O indiciamento de Bolsonaro vem poucas semanas após o ex-presidente passar a ser investigado por uma suposta “tentativa de golpe de Estado”. A Operação Tempus Veritatis, deflagrada em 8 de fevereiro, acabou levando à apreensão do passaporte de Bolsonaro, bem como à prisão do presidente de sua legenda, Valdemar Costa Neto. Entre as pessoas que foram alvo de busca e apreensão no âmbito da operação, estão Augusto Heleno, ex-ministro do Gabinete de Segurança Institucional (GSI) do governo Bolsonaro, Anderson Torres, ex-ministro da Justiça do governo Bolsonaro e Walter Braga Netto (PL), candidato a vice-presidente da República em 2022 na chapa do capitão reformado.

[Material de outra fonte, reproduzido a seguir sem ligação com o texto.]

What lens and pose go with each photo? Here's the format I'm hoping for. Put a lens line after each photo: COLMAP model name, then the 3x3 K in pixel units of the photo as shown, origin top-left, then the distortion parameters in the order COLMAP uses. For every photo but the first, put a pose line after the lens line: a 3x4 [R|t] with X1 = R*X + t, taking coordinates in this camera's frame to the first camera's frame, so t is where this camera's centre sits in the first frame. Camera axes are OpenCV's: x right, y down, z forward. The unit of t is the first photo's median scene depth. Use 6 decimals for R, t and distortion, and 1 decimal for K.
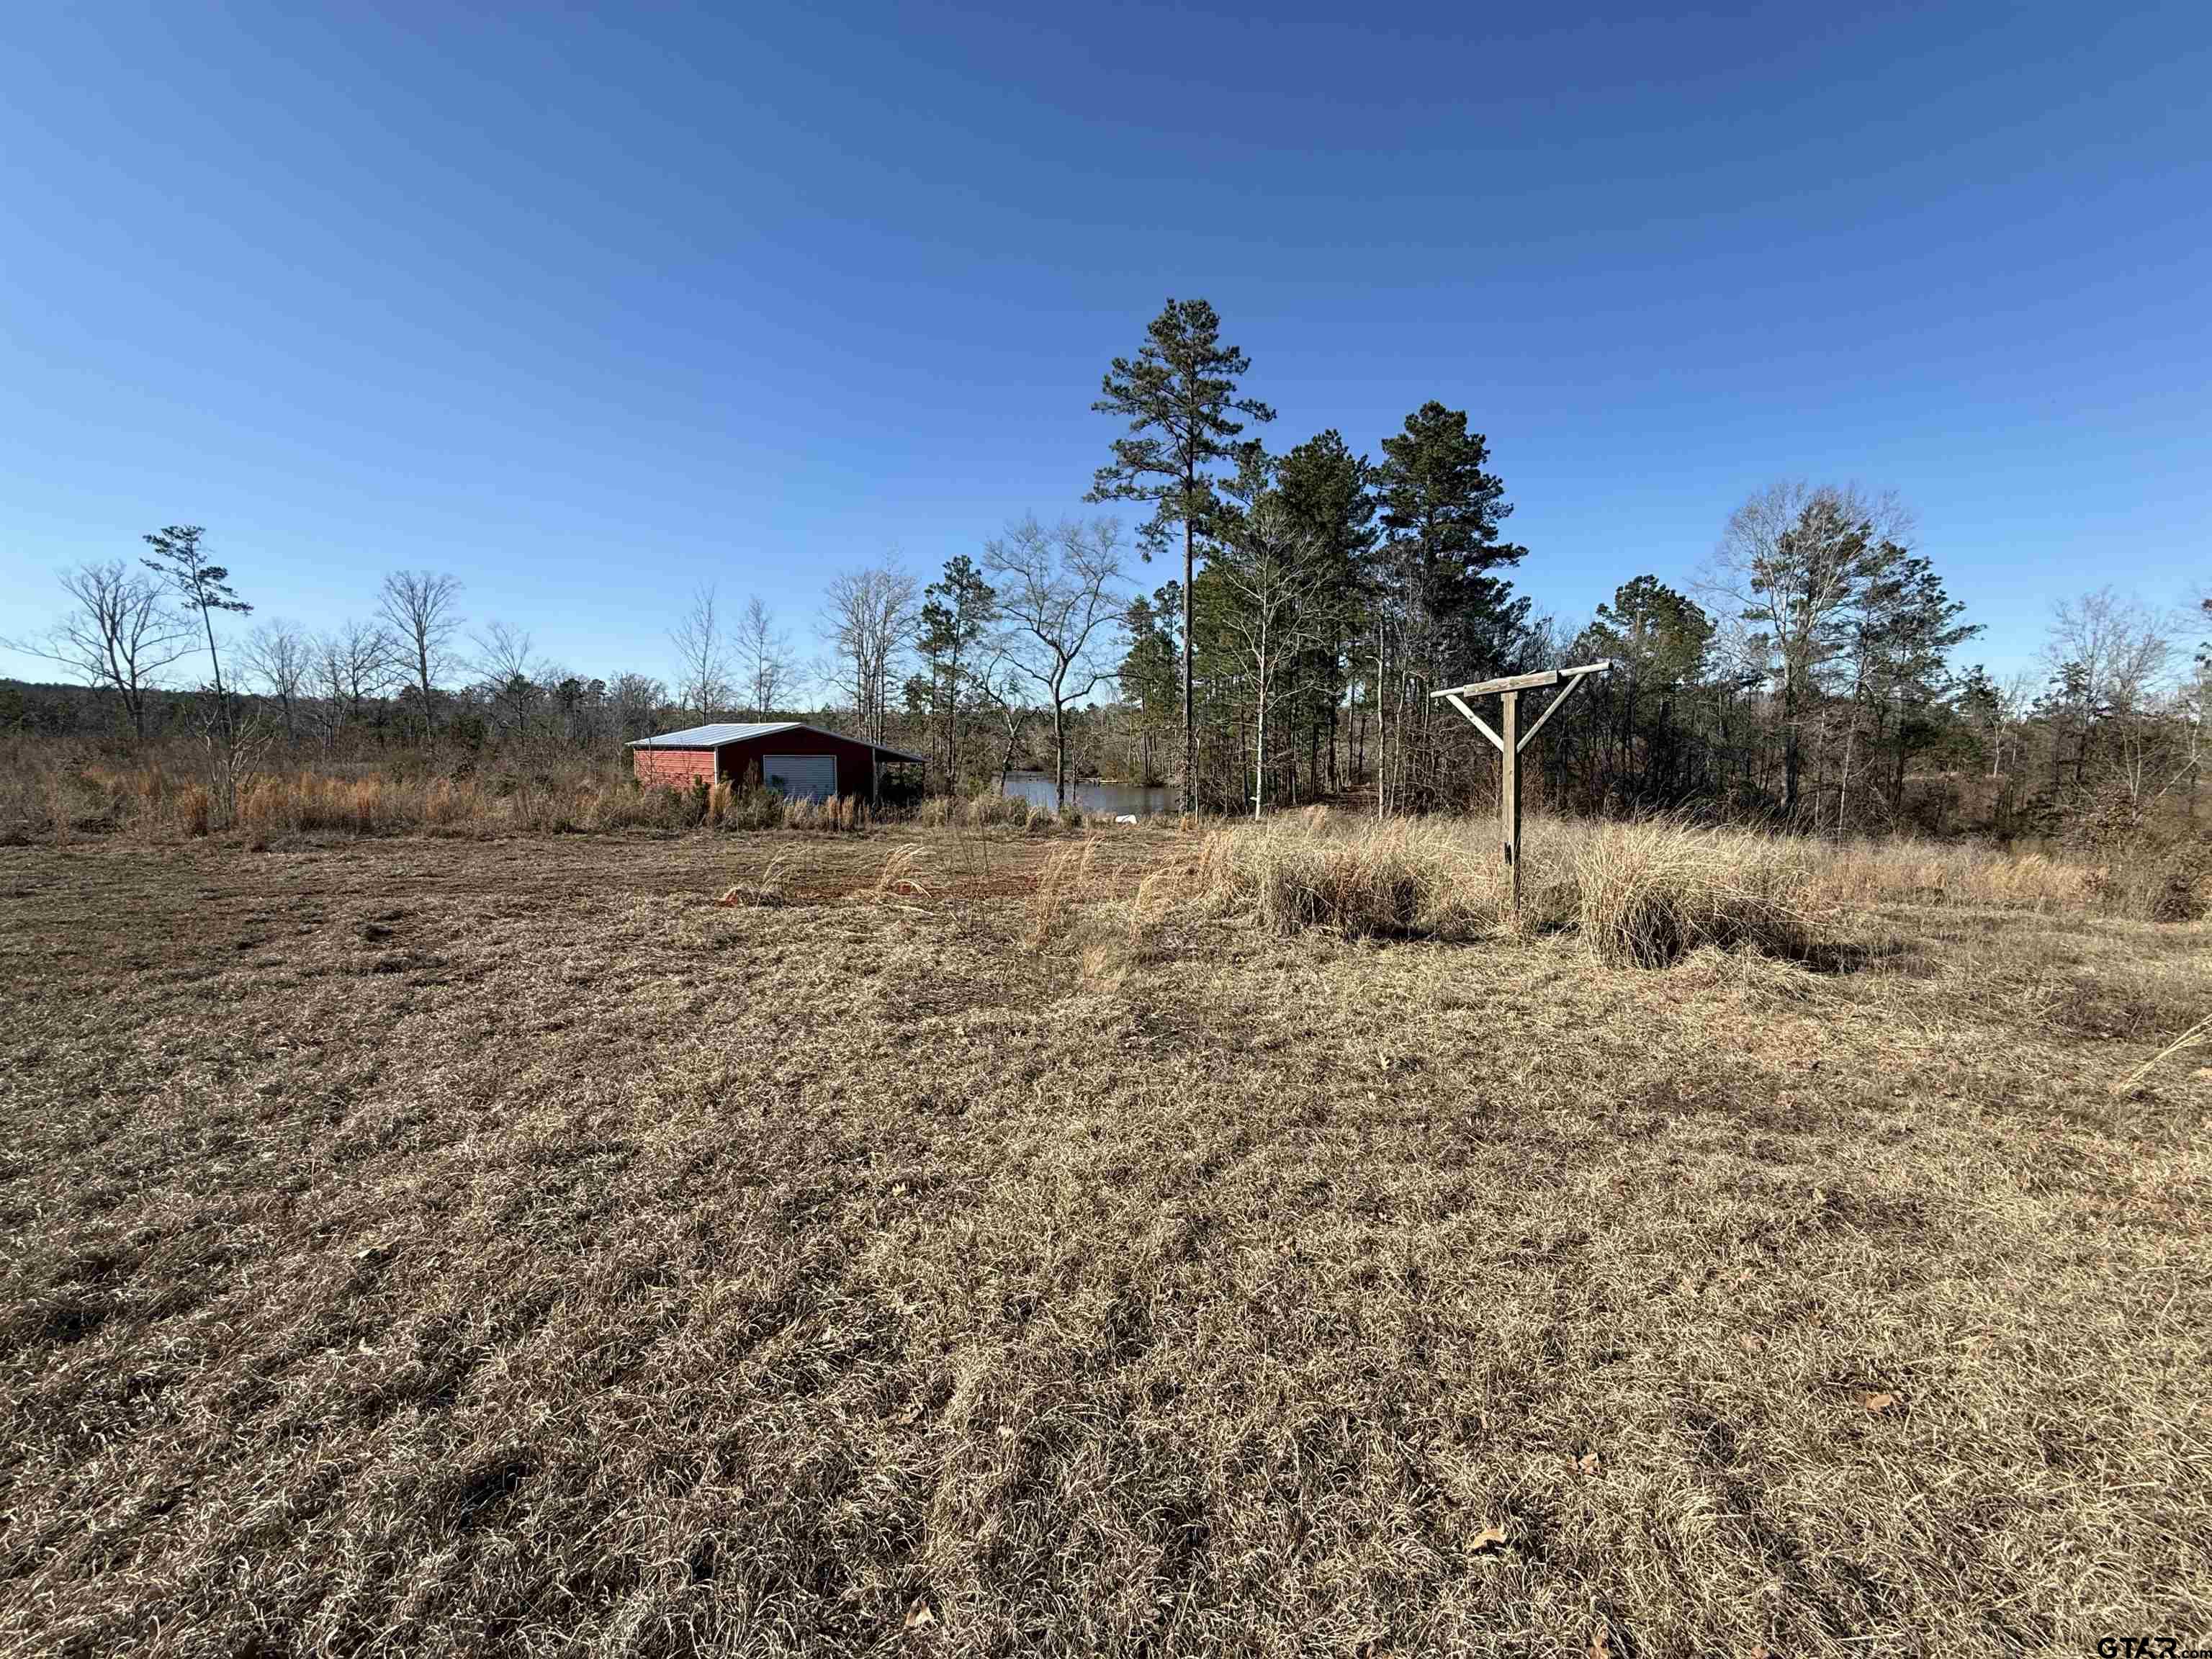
lens RADIAL K [[882.1, 0, 1096.7], [0, 882.1, 827.1], [0, 0, 1]] dist [0.001519, -0.000288]
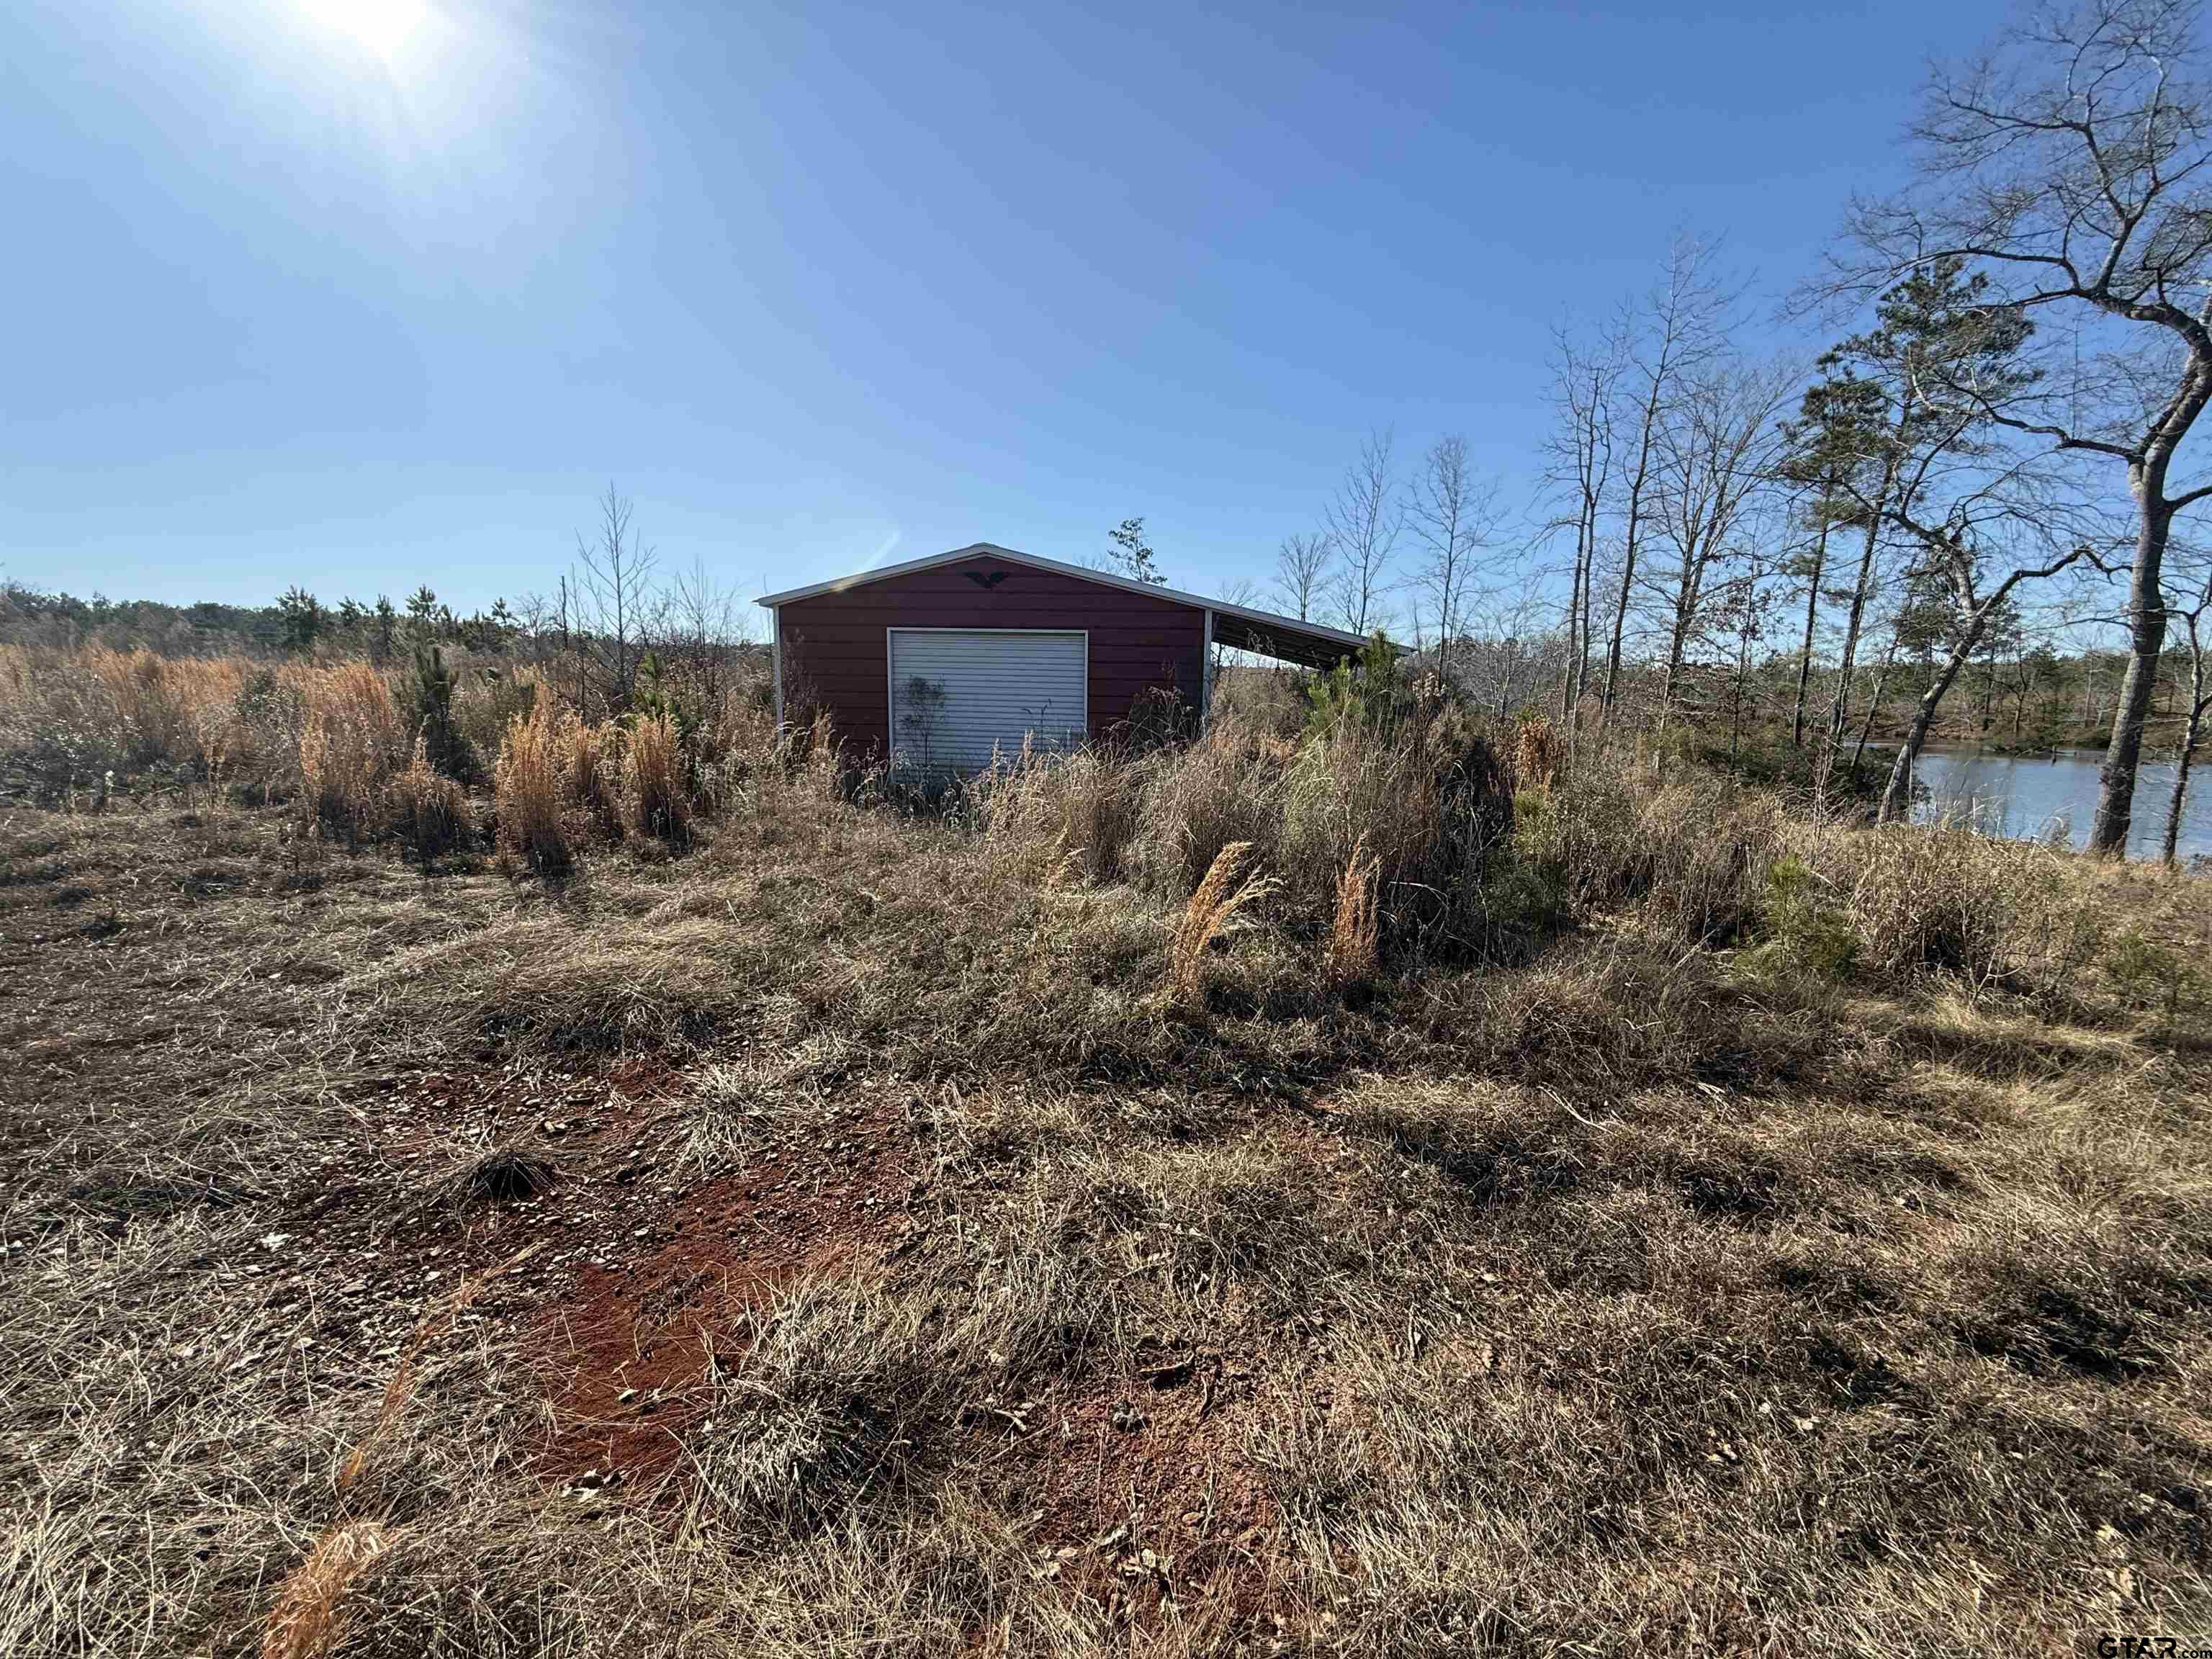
lens RADIAL K [[882.1, 0, 1101.9], [0, 882.1, 824.8], [0, 0, 1]] dist [0.001519, -0.000288]
pose [[0.565326, 0.113866, -0.816970, 0.014869], [-0.081392, 0.993293, 0.082119, -0.018345], [0.820842, 0.020071, 0.570803, 0.448924]]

Após a deflagração da operação, várias informações foram vazadas propositalmente por seu relator, Alexandre de Moraes. Assim como no caso da suposta fraude de cartões de vacina, a defesa também alega que não tem acesso ao conteúdo integral das acusações. De tal forma que o ex-presidente Bolsonaro e seus advogados acabam tomando ciência das acusações ao mesmo tempo em que o público, na medida em que Moraes seleciona as informações que serão divulgadas, de acordo com os seus próprios critérios.
A Operação Tempus Veritatis, por sua vez, ocorre alguns meses após o ex-presidente Jair Bolsonaro ter sido declarado inelegível pelo Tribunal Superior Eleitoral (TSE). Bolsonaro foi condenado por ter feito uma reunião com embaixadores, em que criticou as urnas eletrônicas – o que não é tipificado como crime em nenhum código de leis brasileiro.
Em todos os casos em que Bolsonaro está respondendo a processos na Justiça, há uma série de elementos viciados, que impedem uma investigação verdadeiramente isenta do ex-presidente. A conduta da Justiça em relação a Bolsonaro é exatamente oposta ao apelo do presidente Luiz Inácio Lula da Silva, que defendeu que Bolsonaro fosse julgado de acordo com o “devido processo legal”. Principal vítima da operação Lava Jato, Lula permaneceu 580 dias na prisão após um processo que se mostrou completamente parcial.
A sequência de processos jurídicos contra Bolsonaro, além de guardar suas semelhanças com o período em que a burguesia estava decidida a prender Lula, é muito parecida com o que ocorre com o ex-presidente Donald Trump. O norte-americano é alvo de mais de 90 acusações, que expressam uma tentativa fracassada do regime político de inviabilizar a sua candidatura. Assim como nos Estados Unidos, os processos não estão afetando a popularidade de Bolsonaro. Pelo contrário: estão radicalizando os seus apoiadores, que o veem como uma espécie de mártir.